O virologista português Pedro Simas entende que Moçambique tem condições para adoptar o desconfinamento, na sequência das restrições impostas com o Coronavírus. Para Simas, desde que as medidas de prevenção sejam continuamente respeitadas.

Pedro Simas, pesquisador em saúde e virologista português com créditos em diversas instituições de ensino e de saúde lusófonas, partilhou diversas leituras sobre a evolução do Coronavírus no mundo e, em particular, com uma óptica para o caso de Moçambique, no programa Noite Informativa da STV Notícias, edição de ontem.

Para o especialista, o que se diz em relação a vários países “terem atingido o pico”, abarca a “primeira vaga” e que, no seu entender, “foi muito bem controlada pela maioria dos países europeus, ao se aperceberem de que o vírus se transmitia por gotículas respiratórias”.

“O que nós fizemos foi a combinação das regras de distanciamento físico, o uso da máscara e a higiene das mãos, que controlaram muito bem essa primeira vaga. Mas eu queria realçar que estes picos não correspondem ao pico da pandemia como um todo, porque para a pandemia desaparecer é preciso que haja uma determinada percentagem de infecções que confere uma imunidade populacional. E nos vários países da Europa essa percentagem média anda a volta de 5 a 10%”, afirmou o virologista.

Simas referiu ainda que o facto de ter existido a “primeira vaga”, poderá haver uma segunda.

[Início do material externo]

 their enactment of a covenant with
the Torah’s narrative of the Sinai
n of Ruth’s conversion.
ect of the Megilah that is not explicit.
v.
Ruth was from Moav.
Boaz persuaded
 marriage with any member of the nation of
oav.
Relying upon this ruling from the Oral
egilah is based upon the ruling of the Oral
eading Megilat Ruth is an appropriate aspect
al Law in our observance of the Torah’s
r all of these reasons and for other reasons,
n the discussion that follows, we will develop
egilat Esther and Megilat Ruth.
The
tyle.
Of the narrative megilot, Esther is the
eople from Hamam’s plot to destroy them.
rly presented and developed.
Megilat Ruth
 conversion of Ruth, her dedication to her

“A pandemia só fica paralisada quando atinge o equilíbrio de disseminação do vírus num contexto em que a maioria da população já é resistente à disseminação exponencial. A segunda vaga, terceira vaga, ou então a quarta depende do comportamento do ser humano”, explicou.

O virologista exemplificou a transição das diversas estações em que o vírus se comporta no organismo humano, ao referir que o microrganismo “precisa de hospedeiros”. Nesse sentido, o comportamento humano determina a sua evolução. Aqui, atitudes como o distanciamento físico, o uso de máscaras e outras medidas de prevenção são decisivas.

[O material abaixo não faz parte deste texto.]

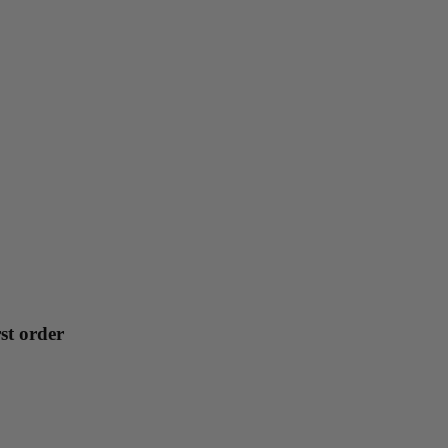
st order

Por outro lado, um outro aspecto abordado pelo virologista diz respeito a idade ser considerada um grupo de risco. Para o especialista, esse pensamento torna-se anacrónico uma vez que o grupo de risco não tem a ver, directamente, com a idade. “Parece ter que ver porque a probabilidade de as pessoas mais velhas terem atingido várias doenças é maior, mas se uma pessoa jovem tiver apanhado também algumas dessas doenças é, também, grupo de risco”, elucidou.

 

A leitura sobre o contexto moçambicano

Questionado sobre Moçambique, no tocante aos baixos registos de mortes e internamentos pela doença, comparativamente aos demais países da região e do continente em geral, o virologista disse que o facto pode significar que o país tem muito pouca infecção. “Agora, porquê Moçambique tem pouca infecção não sei explicar”, afirmou, tendo sublinhado “não acreditar que seja porque os moçambicanos são geneticamente diferentes do resto do mundo”.

“É possível que Moçambique tenha uma camada muito grande em que os grupos de risco estejam bem protegidos e que não haja bastante vírus a circular, bem como não tenham sido identificados tantos casos de infecção, ou que não haja pessoas a ir ao hospital fazer testagem”, expôs o especialista em saúde.

Pedro Simas, que tem sido apologista a uma visão não globalmente pessimista quando se fala sobre o vírus, comentou, igualmente, sobre o vaticínio feito pela Organização Mundial da Saúde em relação à possibilidade da doença ser controlada nos próximos dois anos.

“Daqui a ano, se voltarmos a falar, acho que as coisas já estarão muitíssimo bem. Eu penso que, de forma gradual, os países vão construindo a diferentes ritmos uma imunidade de grupo por uma infecção natural, e também, o próprio facto de controlamos a situação com máscaras e distanciamento social, permite-nos desacelerarmos um pouco”, declarou, em perspectivas.

Polémico e divisório de opiniões sempre que debatido, Simas debruçou-se, por último, sobre o desconfinamento. Para o médico, “desde que Moçambique tenha atenção a estas regras (de prevenção) e boa capacidade de testagem”, o país pode buscar pela “nova normalidade” em desconfinamento. O virologista do Instituto de Medicina Molecular da Universidade de Lisboa, assinala que Moçambique, assim como qualquer outro país, “tem condições para desconfinar”.